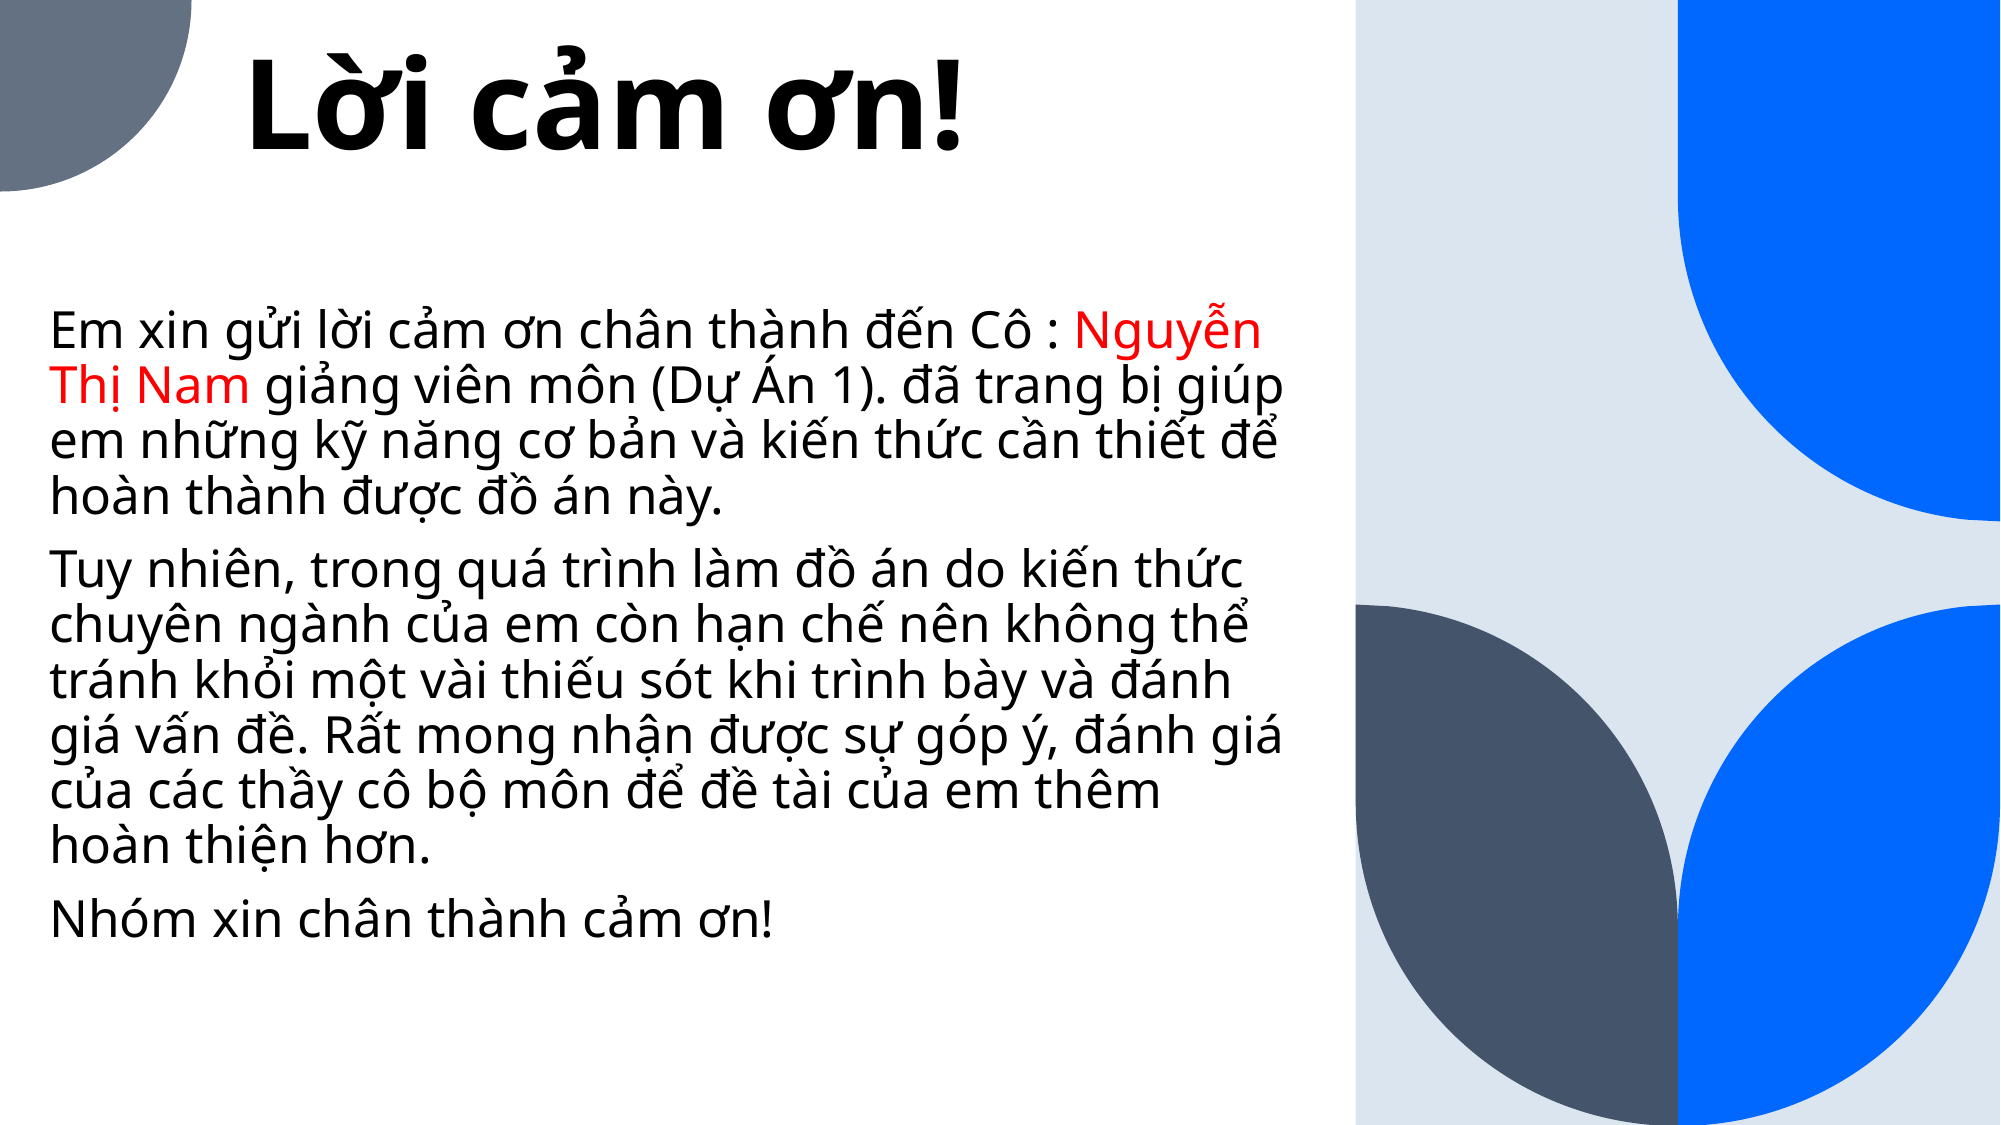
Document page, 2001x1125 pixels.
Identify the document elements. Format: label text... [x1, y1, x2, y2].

title Lời cảm ơn! [227, 61, 1233, 185]
subtitle ​Em xin gửi lời cảm ơn chân thành đến Cô : Nguyễn Thị Nam giảng viên môn (Dự Án 1). đã trang bị giúp em những kỹ năng cơ bản và kiến thức cần thiết để hoàn thành được đồ án này. Tuy nhiên, trong quá trình làm đồ án do kiến thức chuyên ngành của em còn hạn chế nên không thể tránh khỏi một vài thiếu sót khi trình bày và đánh giá vấn đề. Rất mong nhận được sự góp ý, đánh giá của các thầy cô bộ môn để đề tài của em thêm hoàn thiện hơn. Nhóm xin chân thành cảm ơn! [34, 296, 1310, 960]
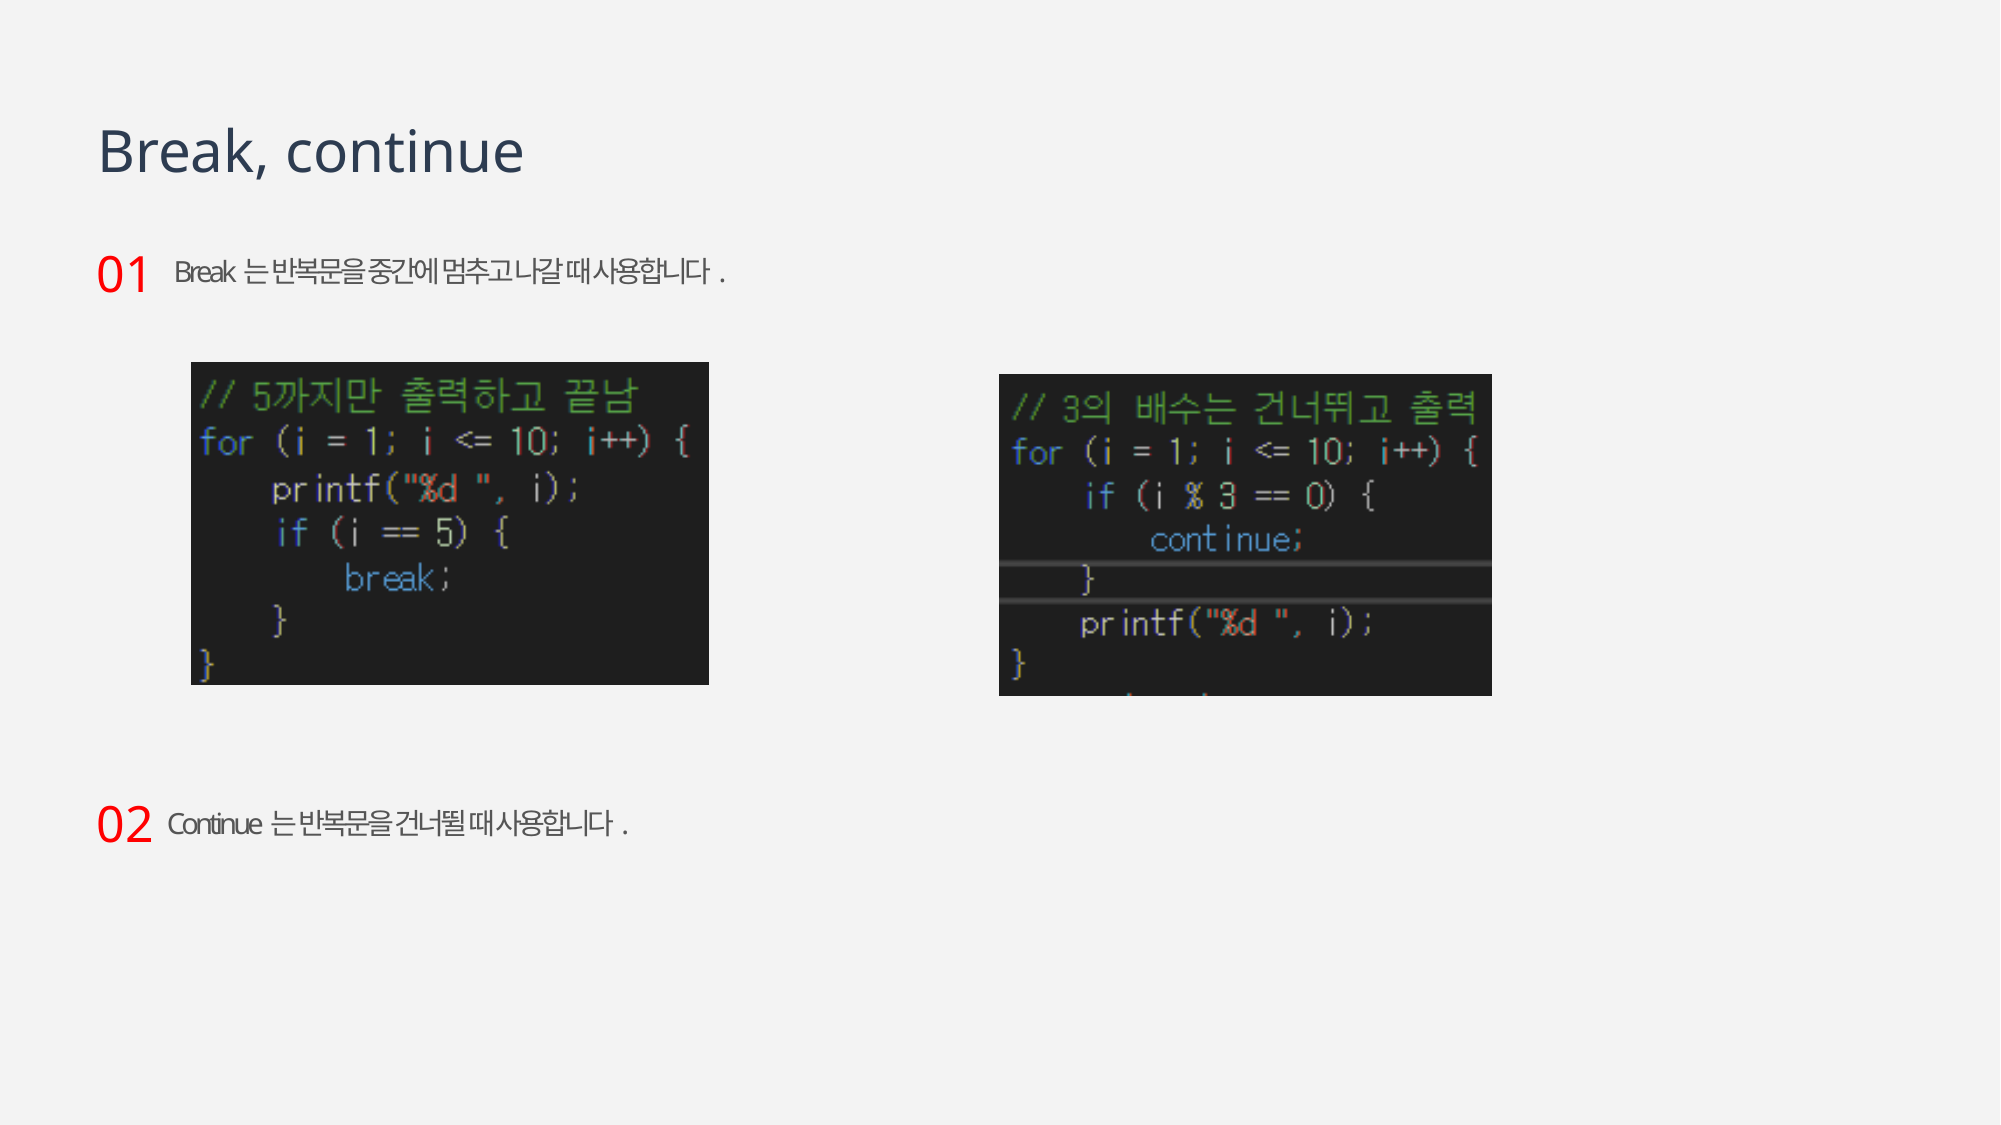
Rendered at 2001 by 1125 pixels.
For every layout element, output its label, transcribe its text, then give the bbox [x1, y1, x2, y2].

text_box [99, 234, 1239, 332]
picture [191, 362, 709, 685]
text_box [99, 783, 1239, 860]
text_box Break, continue [82, 107, 770, 192]
picture [999, 374, 1492, 696]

====

# [ACTION ITEM]
Set the listing down in full and exactly. Pictures within it should not appear in the copy.

# [RESULT OF THIS EXERCISE]
Document page, 2001x1125 pixels.
Identify the document elements. Format: label text... [x1, y1, x2, y2].

title Lời cảm ơn! [227, 61, 1233, 185]
subtitle ​Em xin gửi lời cảm ơn chân thành đến Cô : Nguyễn Thị Nam giảng viên môn (Dự Án 1). đã trang bị giúp em những kỹ năng cơ bản và kiến thức cần thiết để hoàn thành được đồ án này. Tuy nhiên, trong quá trình làm đồ án do kiến thức chuyên ngành của em còn hạn chế nên không thể tránh khỏi một vài thiếu sót khi trình bày và đánh giá vấn đề. Rất mong nhận được sự góp ý, đánh giá của các thầy cô bộ môn để đề tài của em thêm hoàn thiện hơn. Nhóm xin chân thành cảm ơn! [34, 296, 1310, 960]
Rendered at 2001 by 1125 pixels.
For every layout element, output its label, transcribe its text, then give the bbox [x1, y1, x2, y2].

text_box [99, 234, 1239, 332]
picture [191, 362, 709, 685]
text_box [99, 783, 1239, 860]
text_box Break, continue [82, 107, 770, 192]
picture [999, 374, 1492, 696]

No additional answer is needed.